La plupart des banques ont adopté ce traitement optionnel ainsi que quelques sociétés industrielles qui voulaient ainsi se simplifier la comptabilisation des dérivés incorporés dans des titres de dette.
Hors ce cas de figure limité, l’explication est que des actifs bancaires sont adossés à ces dettes qui les financent et que, comme ces actifs valent moins cher, il est « normal » que les moins-values latentes sur ces actifs qui passent au compte de résultat soient compensées par les moins-values latentes sur ces dettes qui les financent.

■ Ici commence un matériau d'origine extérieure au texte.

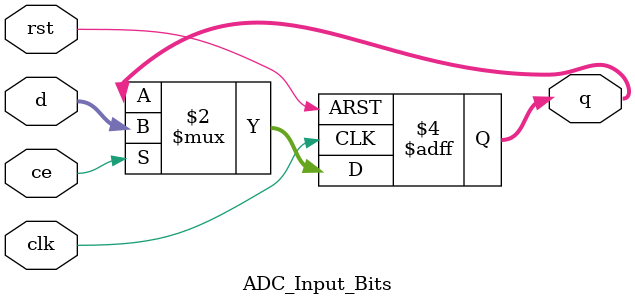
<source format=v>
 `define MODULE dff_ce
module ADC_Input_Bits ( d, ce, q, clk, rst);
`undef MODULE

	parameter width = 16;	
	parameter reset_value = {width{1'b0}};
	
	input [width-1:0] d; 
	input ce, clk, rst;
	output reg [width-1:0] q;

	always @ (posedge clk or posedge rst)
	if (rst)
		q <= reset_value;
	else
		if (ce)
			q <= d;

endmodule
</source>
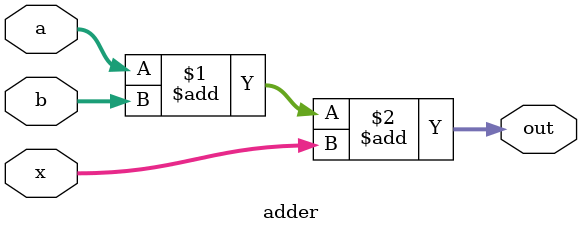
<source format=sv>
module adder(input[31:0] a,
	input[31:0] b,
	input[31:0] x,
	output[31:0] out);

	//x→繰り上がり
	assign out = a + b + x;
endmodule

</source>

Pour notre part, comme notre lecteur l’aura pressenti au ton sarcastiquement incrédule du titre de ce billet, nous pensons qu’il s’agit d’une tartufferie. Que l’actif ait baissé de valeur et que l’on constate donc une moins-value latente en résultat rien de plus normal. Mais de là à en déduire que la banque peut s’enrichir de la moins-value sur ses dettes qui ne fait que traduire une probabilité de faillite plus forte alors qu’elle doit toujours cet argent à ses prêteurs… Est-ce que cela sert le principe de la bonne information ? Nous en doutons. Certes, tout ceci est expliqué en annexe, c’est d’ailleurs là où nous avons trouvé les données du tableau plus haut. Mais quand on sait que le rapport annuel d’une banque ne fait en général pas moins de 300 pages…
Au demeurant, cette application du principe de la juste valeur aux dettes nous paraît aller contre le principe de la continuité d’exploitation. En effet, si la banque est capable d’enregistrer un gain quand sa dette se dévalorise, c’est bien parce qu’il y a des doutes plus ou moins pressants sur sa solvabilité et donc sa continuité d’exploitation.